**WHAT YOU ARE ASKED TO DO**
Reproduce every one of the entries below line for line, keeping each character unchanged.

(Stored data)
_ _ _ _ _ _ _

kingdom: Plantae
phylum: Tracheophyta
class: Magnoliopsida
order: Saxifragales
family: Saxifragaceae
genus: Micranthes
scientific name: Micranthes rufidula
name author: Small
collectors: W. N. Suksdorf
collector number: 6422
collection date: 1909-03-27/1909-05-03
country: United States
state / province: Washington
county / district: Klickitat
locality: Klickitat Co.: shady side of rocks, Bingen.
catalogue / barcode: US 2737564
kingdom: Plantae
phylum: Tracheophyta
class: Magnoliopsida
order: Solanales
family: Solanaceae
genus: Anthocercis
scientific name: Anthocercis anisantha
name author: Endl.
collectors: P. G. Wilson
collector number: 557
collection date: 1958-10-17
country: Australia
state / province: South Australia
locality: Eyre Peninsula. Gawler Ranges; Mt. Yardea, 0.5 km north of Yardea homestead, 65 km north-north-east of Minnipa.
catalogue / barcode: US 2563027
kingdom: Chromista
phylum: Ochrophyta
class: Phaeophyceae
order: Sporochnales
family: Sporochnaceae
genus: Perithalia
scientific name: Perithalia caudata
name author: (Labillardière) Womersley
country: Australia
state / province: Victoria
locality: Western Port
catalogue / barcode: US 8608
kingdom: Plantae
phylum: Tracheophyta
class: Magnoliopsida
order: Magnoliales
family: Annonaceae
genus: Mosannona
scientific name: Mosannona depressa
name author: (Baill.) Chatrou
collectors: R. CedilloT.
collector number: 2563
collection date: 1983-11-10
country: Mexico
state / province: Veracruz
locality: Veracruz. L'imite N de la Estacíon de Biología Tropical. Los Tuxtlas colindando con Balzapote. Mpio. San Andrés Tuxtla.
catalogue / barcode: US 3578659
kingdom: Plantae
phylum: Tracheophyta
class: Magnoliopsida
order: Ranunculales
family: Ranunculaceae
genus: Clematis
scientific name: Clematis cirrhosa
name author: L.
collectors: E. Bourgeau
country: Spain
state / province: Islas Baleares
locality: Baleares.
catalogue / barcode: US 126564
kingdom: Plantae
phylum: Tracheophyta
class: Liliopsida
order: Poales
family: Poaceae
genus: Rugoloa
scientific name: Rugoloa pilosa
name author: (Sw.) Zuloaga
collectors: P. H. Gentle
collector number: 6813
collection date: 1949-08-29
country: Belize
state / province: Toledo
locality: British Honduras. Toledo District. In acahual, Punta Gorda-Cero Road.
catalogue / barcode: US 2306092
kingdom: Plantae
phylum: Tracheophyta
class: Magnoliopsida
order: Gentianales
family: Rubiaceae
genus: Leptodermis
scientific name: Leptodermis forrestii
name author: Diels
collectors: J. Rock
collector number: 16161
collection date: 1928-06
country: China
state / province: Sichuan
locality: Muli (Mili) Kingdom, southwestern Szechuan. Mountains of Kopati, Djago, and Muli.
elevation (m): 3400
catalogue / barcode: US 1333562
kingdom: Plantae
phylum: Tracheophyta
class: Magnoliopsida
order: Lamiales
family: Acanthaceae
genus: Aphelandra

_ _ _ _ _ _ _

**EXPECTED OUTPUT**
kingdom: Plantae
phylum: Tracheophyta
class: Magnoliopsida
order: Saxifragales
family: Saxifragaceae
genus: Micranthes
scientific name: Micranthes rufidula
name author: Small
collectors: W. N. Suksdorf
collector number: 6422
collection date: 1909-03-27/1909-05-03
country: United States
state / province: Washington
county / district: Klickitat
locality: Klickitat Co.: shady side of rocks, Bingen.
catalogue / barcode: US 2737564
kingdom: Plantae
phylum: Tracheophyta
class: Magnoliopsida
order: Solanales
family: Solanaceae
genus: Anthocercis
scientific name: Anthocercis anisantha
name author: Endl.
collectors: P. G. Wilson
collector number: 557
collection date: 1958-10-17
country: Australia
state / province: South Australia
locality: Eyre Peninsula. Gawler Ranges; Mt. Yardea, 0.5 km north of Yardea homestead, 65 km north-north-east of Minnipa.
catalogue / barcode: US 2563027
kingdom: Chromista
phylum: Ochrophyta
class: Phaeophyceae
order: Sporochnales
family: Sporochnaceae
genus: Perithalia
scientific name: Perithalia caudata
name author: (Labillardière) Womersley
country: Australia
state / province: Victoria
locality: Western Port
catalogue / barcode: US 8608
kingdom: Plantae
phylum: Tracheophyta
class: Magnoliopsida
order: Magnoliales
family: Annonaceae
genus: Mosannona
scientific name: Mosannona depressa
name author: (Baill.) Chatrou
collectors: R. CedilloT.
collector number: 2563
collection date: 1983-11-10
country: Mexico
state / province: Veracruz
locality: Veracruz. L'imite N de la Estacíon de Biología Tropical. Los Tuxtlas colindando con Balzapote. Mpio. San Andrés Tuxtla.
catalogue / barcode: US 3578659
kingdom: Plantae
phylum: Tracheophyta
class: Magnoliopsida
order: Ranunculales
family: Ranunculaceae
genus: Clematis
scientific name: Clematis cirrhosa
name author: L.
collectors: E. Bourgeau
country: Spain
state / province: Islas Baleares
locality: Baleares.
catalogue / barcode: US 126564
kingdom: Plantae
phylum: Tracheophyta
class: Liliopsida
order: Poales
family: Poaceae
genus: Rugoloa
scientific name: Rugoloa pilosa
name author: (Sw.) Zuloaga
collectors: P. H. Gentle
collector number: 6813
collection date: 1949-08-29
country: Belize
state / province: Toledo
locality: British Honduras. Toledo District. In acahual, Punta Gorda-Cero Road.
catalogue / barcode: US 2306092
kingdom: Plantae
phylum: Tracheophyta
class: Magnoliopsida
order: Gentianales
family: Rubiaceae
genus: Leptodermis
scientific name: Leptodermis forrestii
name author: Diels
collectors: J. Rock
collector number: 16161
collection date: 1928-06
country: China
state / province: Sichuan
locality: Muli (Mili) Kingdom, southwestern Szechuan. Mountains of Kopati, Djago, and Muli.
elevation (m): 3400
catalogue / barcode: US 1333562
kingdom: Plantae
phylum: Tracheophyta
class: Magnoliopsida
order: Lamiales
family: Acanthaceae
genus: Aphelandra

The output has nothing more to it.